The floor is the roof

With the bulk of the building below ground, that makes the ground floor the roof during construction until the glass dome is complete.

“The ground floor caps the facility. It’s a concrete on metal deck slab covered with a temporary rubber roofing membrane to keep out as much rain as possible during construction. To maintain access below grade, a 23'x29' opening allows materials to be lifted into and out of the building.

“There is not much space down there to stage materials or equipment, so we have to plan very carefully and schedule segments of activities so work can continue,” she says.

All mechanicals for the domed reading area, offices and book renovation department must feed through the floor of the building. Conduit and other penetrations were laid out and double-checked for correct location before the floor was poured.

“All of the ground floor’s mechanicals are being installed 55' in the air, under the ground floor,” says Leber. “All subcontractors have their own scissor or boom lift in the lower level. Many of the mechanicals are coming in as modular components that are being lifted and bolted into place.”

Dome construction

The self-supporting dome comes on the site in pieces and then is assembled into sections that are lifted into place. An elaborate scaffold system supports the dome during construction and provides worker access to dome components. The dome’s sections will be outfitted with aluminum inserts that will hold the glazing in place and by the end of July, the dome steel erection will be complete. That’s when the majority of the mechanical work must be completed and rack

components are staged in the lower level before the 23'x29' access hole is sealed. “Once that access area is sealed, there will only be a small opening in the north end and a small passenger elevator to move anything in and out of the lower level. Some equipment will have to be disassembled and taken out piece by piece,” she says.

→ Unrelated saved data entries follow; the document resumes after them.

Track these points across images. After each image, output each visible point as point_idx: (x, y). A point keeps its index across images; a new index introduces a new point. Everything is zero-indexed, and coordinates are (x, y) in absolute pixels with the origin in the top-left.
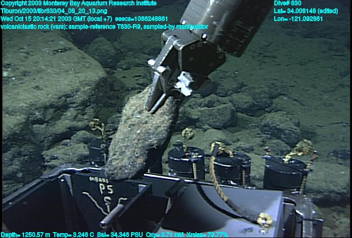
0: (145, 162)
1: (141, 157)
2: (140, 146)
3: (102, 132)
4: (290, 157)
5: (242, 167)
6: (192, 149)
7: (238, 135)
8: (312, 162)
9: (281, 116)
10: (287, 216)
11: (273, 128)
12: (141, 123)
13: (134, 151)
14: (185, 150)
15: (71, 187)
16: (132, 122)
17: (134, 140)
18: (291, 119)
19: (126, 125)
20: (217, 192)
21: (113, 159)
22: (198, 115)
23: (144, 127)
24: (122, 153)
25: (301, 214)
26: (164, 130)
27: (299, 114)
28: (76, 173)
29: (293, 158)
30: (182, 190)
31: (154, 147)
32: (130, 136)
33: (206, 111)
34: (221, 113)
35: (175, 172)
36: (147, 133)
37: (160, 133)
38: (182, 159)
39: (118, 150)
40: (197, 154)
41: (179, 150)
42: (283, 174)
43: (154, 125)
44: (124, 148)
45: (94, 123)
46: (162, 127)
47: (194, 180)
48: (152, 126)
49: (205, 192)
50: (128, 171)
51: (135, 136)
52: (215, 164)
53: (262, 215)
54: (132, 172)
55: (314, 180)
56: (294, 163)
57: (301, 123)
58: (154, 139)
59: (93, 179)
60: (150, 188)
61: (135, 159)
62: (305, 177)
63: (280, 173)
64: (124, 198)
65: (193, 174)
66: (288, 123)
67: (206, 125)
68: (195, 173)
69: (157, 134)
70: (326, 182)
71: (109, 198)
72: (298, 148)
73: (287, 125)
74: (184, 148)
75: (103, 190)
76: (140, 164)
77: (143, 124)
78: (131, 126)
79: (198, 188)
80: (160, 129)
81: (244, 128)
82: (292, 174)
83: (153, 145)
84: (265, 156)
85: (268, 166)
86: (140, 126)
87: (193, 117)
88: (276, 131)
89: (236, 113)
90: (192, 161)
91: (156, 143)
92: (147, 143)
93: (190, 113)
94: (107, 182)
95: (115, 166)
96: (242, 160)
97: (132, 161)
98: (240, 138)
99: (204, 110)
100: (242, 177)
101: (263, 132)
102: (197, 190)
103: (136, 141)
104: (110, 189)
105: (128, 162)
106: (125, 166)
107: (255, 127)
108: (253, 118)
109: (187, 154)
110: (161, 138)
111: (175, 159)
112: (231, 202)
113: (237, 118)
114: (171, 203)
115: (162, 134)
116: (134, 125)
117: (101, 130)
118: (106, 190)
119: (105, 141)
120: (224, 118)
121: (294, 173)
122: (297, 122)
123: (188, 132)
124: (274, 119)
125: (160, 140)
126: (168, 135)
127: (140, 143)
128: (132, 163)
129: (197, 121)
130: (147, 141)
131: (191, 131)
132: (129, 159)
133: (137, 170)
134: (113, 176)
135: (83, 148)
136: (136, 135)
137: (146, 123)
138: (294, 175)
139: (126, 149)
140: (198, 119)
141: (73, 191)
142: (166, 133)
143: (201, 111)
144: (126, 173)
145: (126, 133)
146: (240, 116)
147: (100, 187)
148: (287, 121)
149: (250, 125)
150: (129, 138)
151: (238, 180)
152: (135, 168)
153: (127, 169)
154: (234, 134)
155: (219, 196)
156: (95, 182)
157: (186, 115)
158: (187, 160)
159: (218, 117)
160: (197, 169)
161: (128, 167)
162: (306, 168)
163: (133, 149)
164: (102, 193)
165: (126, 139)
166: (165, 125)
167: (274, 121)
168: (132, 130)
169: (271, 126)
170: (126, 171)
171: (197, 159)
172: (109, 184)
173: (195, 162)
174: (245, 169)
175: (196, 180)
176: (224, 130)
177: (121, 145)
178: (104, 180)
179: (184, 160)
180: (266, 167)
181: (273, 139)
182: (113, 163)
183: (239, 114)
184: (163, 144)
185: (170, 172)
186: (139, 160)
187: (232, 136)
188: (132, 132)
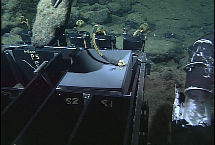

Once the access opening is sealed, the final pieces of the dome’s structure can be installed and become self-supporting, so the scaffold can be removed.

In the meantime, a glass bridge from the Regenstein Library is being built to connect it to the Mansueto addition. “That will be the only public access to the addition,” says Leber.

Once the glass dome’s panels are in place, finish work, including installing hardwood floors, wall partitions and desks, can be completed.

“We are on schedule to meet our Spring, 2011 opening,” Leber concludes.


Instead of narrow aisles and tall shelves, the facility will store volumes in high-density storage bins below ground. On command, an Automatic Storage Retrieval System (ASRS) will direct one of five robotic cranes to retrieve books or other archived material requested by patrons.

An elaborate scaffold system supports the dome frame construction.




An inner wall built in the elliptical lower level provides a space for air-handling equipment and offers another layer of moisture protection to archived materials that will be stored in the Mansueto addition.


“There is not much space down there to stage materials or equipment, so we have to plan very carefully and schedule segments of activities so work can continue,” says Laura Leber, Barton Malow project manager.

With almost all mechanical systems being installed 55' from the base of the building, all subcontractors work from aerial lifts. Many components are preassembled and simply lifted into place for installation.




The robotic cranes for the ASRS had to be delivered into the lower level early in the project. Although they will be one of the last components installed, they were some of the first units staged in the space.